### [TASK]
Every entry that follows needs to be repeated exactly.

[Stored data entries]
————————

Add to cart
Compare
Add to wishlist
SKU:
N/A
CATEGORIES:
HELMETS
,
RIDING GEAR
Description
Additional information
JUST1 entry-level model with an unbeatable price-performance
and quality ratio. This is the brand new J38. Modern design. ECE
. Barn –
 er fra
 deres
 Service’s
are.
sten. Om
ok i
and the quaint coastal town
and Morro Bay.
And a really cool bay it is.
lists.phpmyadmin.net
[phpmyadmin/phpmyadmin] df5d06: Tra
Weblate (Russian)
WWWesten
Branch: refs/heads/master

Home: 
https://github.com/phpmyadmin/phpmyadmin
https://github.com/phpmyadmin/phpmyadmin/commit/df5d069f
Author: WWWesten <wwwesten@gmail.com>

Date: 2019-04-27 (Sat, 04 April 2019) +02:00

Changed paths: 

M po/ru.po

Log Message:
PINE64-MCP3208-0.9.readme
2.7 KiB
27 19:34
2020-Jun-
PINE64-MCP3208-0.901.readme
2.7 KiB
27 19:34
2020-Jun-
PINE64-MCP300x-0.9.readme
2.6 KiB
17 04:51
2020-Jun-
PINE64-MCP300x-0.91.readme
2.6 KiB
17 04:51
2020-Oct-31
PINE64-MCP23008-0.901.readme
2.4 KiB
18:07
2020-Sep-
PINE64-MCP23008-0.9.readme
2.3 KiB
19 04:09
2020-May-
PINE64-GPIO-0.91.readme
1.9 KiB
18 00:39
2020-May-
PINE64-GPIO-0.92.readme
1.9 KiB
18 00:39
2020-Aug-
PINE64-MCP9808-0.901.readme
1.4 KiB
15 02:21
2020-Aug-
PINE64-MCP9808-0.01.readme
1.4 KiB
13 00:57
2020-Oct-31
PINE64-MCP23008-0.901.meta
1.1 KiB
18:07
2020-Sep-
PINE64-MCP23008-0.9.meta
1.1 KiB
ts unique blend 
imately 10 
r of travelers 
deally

————————

### [RESPONSE TO THE EXERCISE]
Add to cart
Compare
Add to wishlist
SKU:
N/A
CATEGORIES:
HELMETS
,
RIDING GEAR
Description
Additional information
JUST1 entry-level model with an unbeatable price-performance
and quality ratio. This is the brand new J38. Modern design. ECE
. Barn –
 er fra
 deres
 Service’s
are.
sten. Om
ok i
and the quaint coastal town
and Morro Bay.
And a really cool bay it is.
lists.phpmyadmin.net
[phpmyadmin/phpmyadmin] df5d06: Tra
Weblate (Russian)
WWWesten
Branch: refs/heads/master

Home: 
https://github.com/phpmyadmin/phpmyadmin
https://github.com/phpmyadmin/phpmyadmin/commit/df5d069f
Author: WWWesten <wwwesten@gmail.com>

Date: 2019-04-27 (Sat, 04 April 2019) +02:00

Changed paths: 

M po/ru.po

Log Message:
PINE64-MCP3208-0.9.readme
2.7 KiB
27 19:34
2020-Jun-
PINE64-MCP3208-0.901.readme
2.7 KiB
27 19:34
2020-Jun-
PINE64-MCP300x-0.9.readme
2.6 KiB
17 04:51
2020-Jun-
PINE64-MCP300x-0.91.readme
2.6 KiB
17 04:51
2020-Oct-31
PINE64-MCP23008-0.901.readme
2.4 KiB
18:07
2020-Sep-
PINE64-MCP23008-0.9.readme
2.3 KiB
19 04:09
2020-May-
PINE64-GPIO-0.91.readme
1.9 KiB
18 00:39
2020-May-
PINE64-GPIO-0.92.readme
1.9 KiB
18 00:39
2020-Aug-
PINE64-MCP9808-0.901.readme
1.4 KiB
15 02:21
2020-Aug-
PINE64-MCP9808-0.01.readme
1.4 KiB
13 00:57
2020-Oct-31
PINE64-MCP23008-0.901.meta
1.1 KiB
18:07
2020-Sep-
PINE64-MCP23008-0.9.meta
1.1 KiB
ts unique blend 
imately 10 
r of travelers 
deally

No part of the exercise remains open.